WHAT YOU HAVE TO DO –
Write out the data exactly from its first line onward, ending with the line in which "4. SAKLAMA VE İMHA SÜRELERİ" appears.

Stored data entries
.....
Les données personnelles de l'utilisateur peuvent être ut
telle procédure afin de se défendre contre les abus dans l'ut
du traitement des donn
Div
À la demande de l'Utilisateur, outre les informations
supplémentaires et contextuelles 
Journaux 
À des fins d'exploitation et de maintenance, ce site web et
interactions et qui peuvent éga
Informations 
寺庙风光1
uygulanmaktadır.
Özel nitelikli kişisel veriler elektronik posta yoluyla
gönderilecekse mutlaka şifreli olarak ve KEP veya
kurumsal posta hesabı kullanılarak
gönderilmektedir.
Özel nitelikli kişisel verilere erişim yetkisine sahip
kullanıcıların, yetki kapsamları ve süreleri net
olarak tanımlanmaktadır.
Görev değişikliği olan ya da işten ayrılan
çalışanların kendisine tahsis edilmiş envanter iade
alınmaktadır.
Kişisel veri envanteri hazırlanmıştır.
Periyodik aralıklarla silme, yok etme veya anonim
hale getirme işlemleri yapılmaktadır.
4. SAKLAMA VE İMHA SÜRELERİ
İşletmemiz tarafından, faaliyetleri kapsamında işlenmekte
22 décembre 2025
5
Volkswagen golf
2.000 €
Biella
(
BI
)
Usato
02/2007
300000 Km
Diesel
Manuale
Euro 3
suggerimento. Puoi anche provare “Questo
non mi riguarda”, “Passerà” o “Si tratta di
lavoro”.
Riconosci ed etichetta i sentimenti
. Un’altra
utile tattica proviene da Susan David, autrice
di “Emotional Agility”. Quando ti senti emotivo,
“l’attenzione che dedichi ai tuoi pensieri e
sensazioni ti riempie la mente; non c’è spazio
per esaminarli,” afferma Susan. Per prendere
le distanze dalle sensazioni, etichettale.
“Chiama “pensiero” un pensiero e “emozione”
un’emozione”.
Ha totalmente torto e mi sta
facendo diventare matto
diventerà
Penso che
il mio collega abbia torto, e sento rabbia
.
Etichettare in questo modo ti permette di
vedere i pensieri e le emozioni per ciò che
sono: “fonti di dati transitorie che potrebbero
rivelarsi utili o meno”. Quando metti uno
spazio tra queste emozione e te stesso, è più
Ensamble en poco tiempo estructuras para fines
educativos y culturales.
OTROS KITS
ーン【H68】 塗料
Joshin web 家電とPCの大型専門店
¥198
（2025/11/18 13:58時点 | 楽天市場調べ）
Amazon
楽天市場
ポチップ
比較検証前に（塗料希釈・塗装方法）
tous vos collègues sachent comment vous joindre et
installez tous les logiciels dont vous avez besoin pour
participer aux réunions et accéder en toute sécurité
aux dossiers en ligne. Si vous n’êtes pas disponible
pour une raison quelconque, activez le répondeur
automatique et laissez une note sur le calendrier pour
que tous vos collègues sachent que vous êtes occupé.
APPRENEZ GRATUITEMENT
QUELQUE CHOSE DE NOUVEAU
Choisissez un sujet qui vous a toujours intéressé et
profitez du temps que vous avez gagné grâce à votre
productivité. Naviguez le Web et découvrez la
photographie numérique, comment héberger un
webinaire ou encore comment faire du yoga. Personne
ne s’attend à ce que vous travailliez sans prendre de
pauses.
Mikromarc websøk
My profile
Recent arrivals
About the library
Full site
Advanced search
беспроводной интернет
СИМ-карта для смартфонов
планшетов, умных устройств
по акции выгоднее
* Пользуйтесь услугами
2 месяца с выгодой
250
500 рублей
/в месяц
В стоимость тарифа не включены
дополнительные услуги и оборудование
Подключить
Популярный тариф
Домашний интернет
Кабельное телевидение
.....
TASK OUTPUT –
Les données personnelles de l'utilisateur peuvent être ut
telle procédure afin de se défendre contre les abus dans l'ut
du traitement des donn
Div
À la demande de l'Utilisateur, outre les informations
supplémentaires et contextuelles 
Journaux 
À des fins d'exploitation et de maintenance, ce site web et
interactions et qui peuvent éga
Informations 
寺庙风光1
uygulanmaktadır.
Özel nitelikli kişisel veriler elektronik posta yoluyla
gönderilecekse mutlaka şifreli olarak ve KEP veya
kurumsal posta hesabı kullanılarak
gönderilmektedir.
Özel nitelikli kişisel verilere erişim yetkisine sahip
kullanıcıların, yetki kapsamları ve süreleri net
olarak tanımlanmaktadır.
Görev değişikliği olan ya da işten ayrılan
çalışanların kendisine tahsis edilmiş envanter iade
alınmaktadır.
Kişisel veri envanteri hazırlanmıştır.
Periyodik aralıklarla silme, yok etme veya anonim
hale getirme işlemleri yapılmaktadır.
4. SAKLAMA VE İMHA SÜRELERİ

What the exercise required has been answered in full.